August 27, 2011 01:46 AM
By Annie Slemrod
BURJ AL-BARAJNEH, Lebanon: Sometimes personal hygiene isn’t a private matter.“When I shower, my eyes burn,” says Bashir Homato. He scratches his arms from behind the counter at a small shop. “My skin itches.” Brushing his teeth with tap water, Homato says, “[it] makes me vomit.”
Khaled Sahmarani chimes in from a few feet behind Homato. Showering makes him itch too. “I’m 30 years old. After I shower … I look like a 40-year-old man.”
Homato and Sahmarani are from Burj al-Barajneh, Beirut’s most populous Palestinian refugee camp. Here, as in the rest of the country, water is in short supply in the summer. But when the water does flow from taps here, it’s salty. Really salty. And to varying degrees, that’s the case in three of Lebanon’s camps: Burj al-Barajneh, Shatila and Mar Elias.
The salinity is highest in Burj al-Barajneh, according to UNRWA statistics. The wells here measure salinity levels of 12,000-19,000 mg/liter. In Shatila, salinity ranges from 7,000 to 12,000 mg/liter, and at Mar Elias it is 3,000 mg/liter. International standards for drinkability vary, but generally say that salinity should remain under than 1,000 mg/liter.
The water in these camps comes mostly from local wells, according to a UNRWA spokesperson, who says the water in other Palestinian refugee camps in Lebanon is potable, the scientific term for drinkable.
Nadim Farajallah, a water expert at the American University of Beirut, says the problem of high salinity is not unique to Beirut’s camps, but in fact this problem “is known in most areas around the coast in Lebanon.”
This is especially the case in the southern suburbs and anywhere far from municipal water grids where local wells are overused.
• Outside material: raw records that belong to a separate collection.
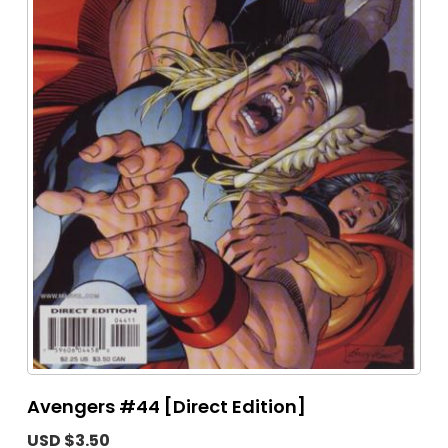
Avengers #44 [Direct Edition]
USD $3.50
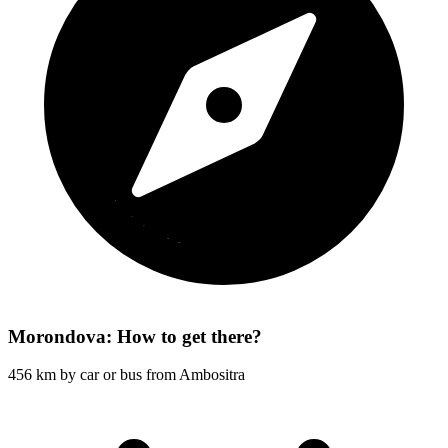
Morondova: How to get there?
456 km by car or bus from Ambositra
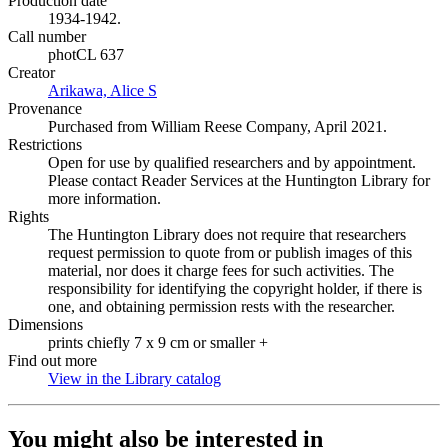
Production date
1934-1942.
Call number
photCL 637
Creator
Arikawa, Alice S
(Opens in new tab)
Provenance
Purchased from William Reese Company, April 2021.
Restrictions
Open for use by qualified researchers and by appointment.
Please contact Reader Services at the Huntington Library for
more information.
Rights
The Huntington Library does not require that researchers
request permission to quote from or publish images of this
material, nor does it charge fees for such activities. The
responsibility for identifying the copyright holder, if there is
one, and obtaining permission rests with the researcher.
Dimensions
prints chiefly 7 x 9 cm or smaller +
Find out more
View in the Library catalog
(Opens in new tab)
You might also be interested in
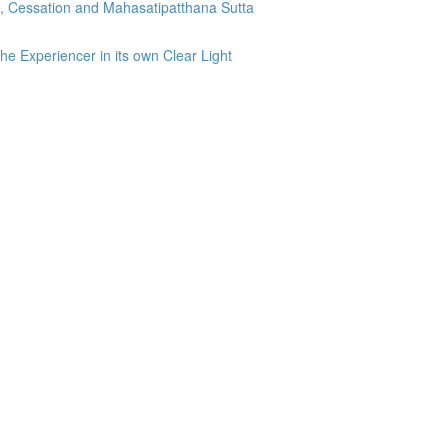
g, Cessation and Mahasatipatthana Sutta
he Experiencer in its own Clear Light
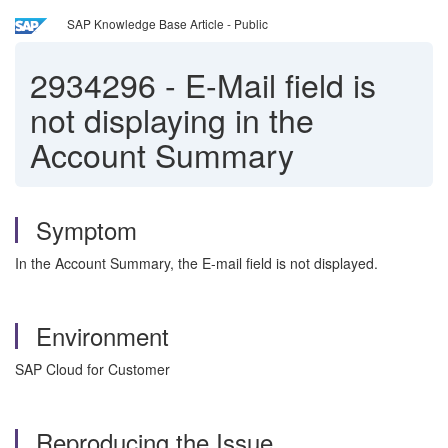
SAP Knowledge Base Article - Public
2934296
-
E-Mail field is
not displaying in the
Account Summary
Symptom
In the Account Summary, the E-mail field is not displayed.
Environment
SAP Cloud for Customer
Reproducing the Issue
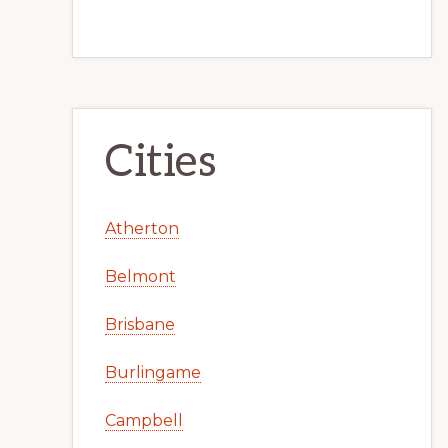
Cities
Atherton
Belmont
Brisbane
Burlingame
Campbell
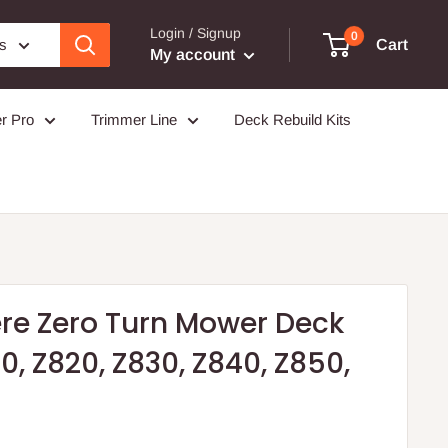
Login / Signup
0
es
Cart
My account
r Pro
Trimmer Line
Deck Rebuild Kits
ere Zero Turn Mower Deck
0, Z820, Z830, Z840, Z850,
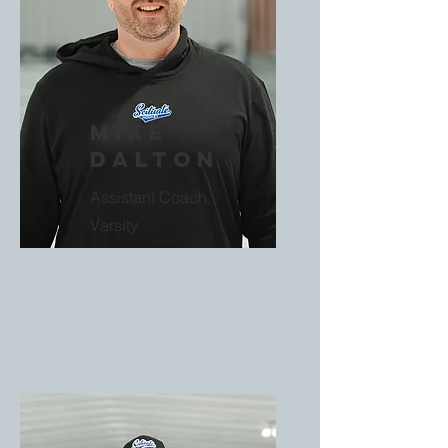
Mike
Dalton
Assistant Coach,
Varsity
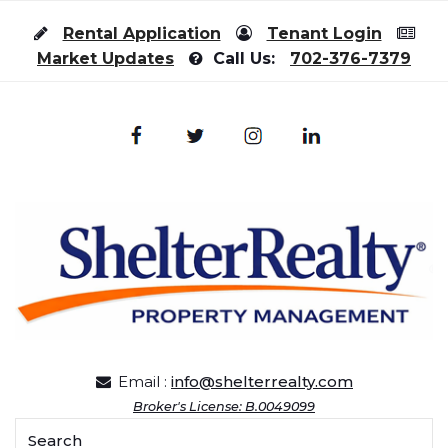
Skip to content
Rental Application
Tenant Login
Market Updates
Call Us:
702-376-7379
Email :
info@shelterrealty.com
Broker's License: B.0049099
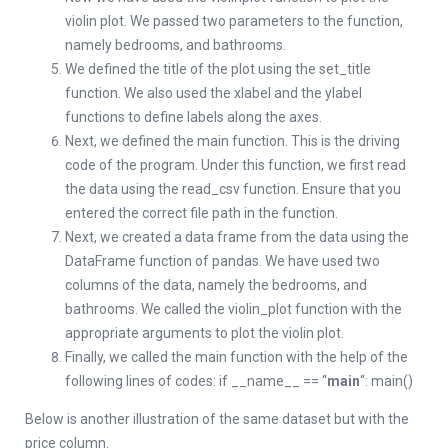
violin plot. We passed two parameters to the function,
namely bedrooms, and bathrooms.
We defined the title of the plot using the set_title
function. We also used the xlabel and the ylabel
functions to define labels along the axes.
Next, we defined the main function. This is the driving
code of the program. Under this function, we first read
the data using the read_csv function. Ensure that you
entered the correct file path in the function.
Next, we created a data frame from the data using the
DataFrame function of pandas. We have used two
columns of the data, namely the bedrooms, and
bathrooms. We called the violin_plot function with the
appropriate arguments to plot the violin plot.
Finally, we called the main function with the help of the
following lines of codes: if __name__ == “
main
“: main()
Below is another illustration of the same dataset but with the
price column.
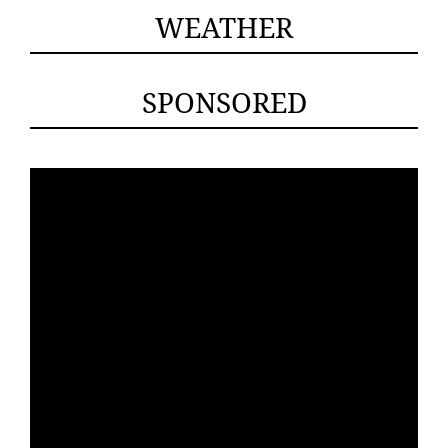
WEATHER
SPONSORED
Levels of salinity regularly average above 1,000 mg/liter in Beirut, and some studies have put salinity at 5,000 mg/liter in some areas of Beirut. But the Burj al-Barajneh numbers, says Farajallah, are “pretty high.”
Farajallah explains the reason for the saltiness.
“We are pumping a lot more water than we are putting back in,” he says. This is true especially in the summer months, when there is less rain. “If you are tapping in [to a well] that is being tapped more than refilled, it will have a higher concentration of seawater, and you will get salty water.”
Wafik Qiblawi, who controls the bright red tap that regulates the water pressure for part of the camp, says he can hardly run a brush through his hair after showering. The three of his five daughters who live at home demand that he buy bottled water for them to wash their hair with. And Umm Mohammad, who did not want to give her last name, says, “I wash my vegetables with salty water, and then I buy water to wash off the salt.”
Cosmetic complaints aside, there is a fiscal dimension to this issue. In an area already low on financial resources, water must be purchased for more than just drinking. Umm Mohammad buys her from Abu al-Iss.
As Abu al-Iss zips around corners on a motorized cart full of water jugs, his wife Nada Abdel-Halim mans the store. It has a long sink, several taps, and is crowded with water containers of all sorts. A 5-gallon bottle goes for LL1,250. Abdel-Halim says hers is “not a very profitable business,” but doesn’t seem bothered that her son in law comes by occasionally after a shower and douses himself with a jug of her water.
Qiblawi of the tough hair, demanding daughters, and red tap, shows how the bottoms of the twisting overhead water pipes are corroded. He says the pipes look even worse from the inside.
Water fixtures must be changed regularly because of the high salt content, Qiblawi says. Umm Mohammad agrees, and points to the brown pipes above her kitchen sink. This is another financial burden she has learned to live with. “We got used to it,” she says.
UNRWA’s spokesperson says that there has never been a water treatment system in the three Beirut camps. UNRWA says it has “completed the installation of new water networks including elevated water tanks and water wells” in Burj al-Barajneh, Shatila and Mar Elias, although Farajallah says that at least in the case of the water tanks, “this is just a mode of storage,” and won’t affect water quality.
But UNRWA also says it is “now on the verge of signing an agreement with a donor to install water treatment plants in the three camps in Beirut. The produced water will certainly be 100 percent potable.”
Until then, it is sticky showers and dry hair in Burj al-Barajneh. Or at least for most. Sarah, a 19-year-old with a head full of curly brown hair, grins when asked how she maintains such a coiffure given the gritty water. “I’ve been in the mountains for a month,” she says. “When I wash my hair here, it doesn’t look like this. It looks fuzzy.”
A version of this article appeared in the print edition of The Daily Star on August 27, 2011, on page 3.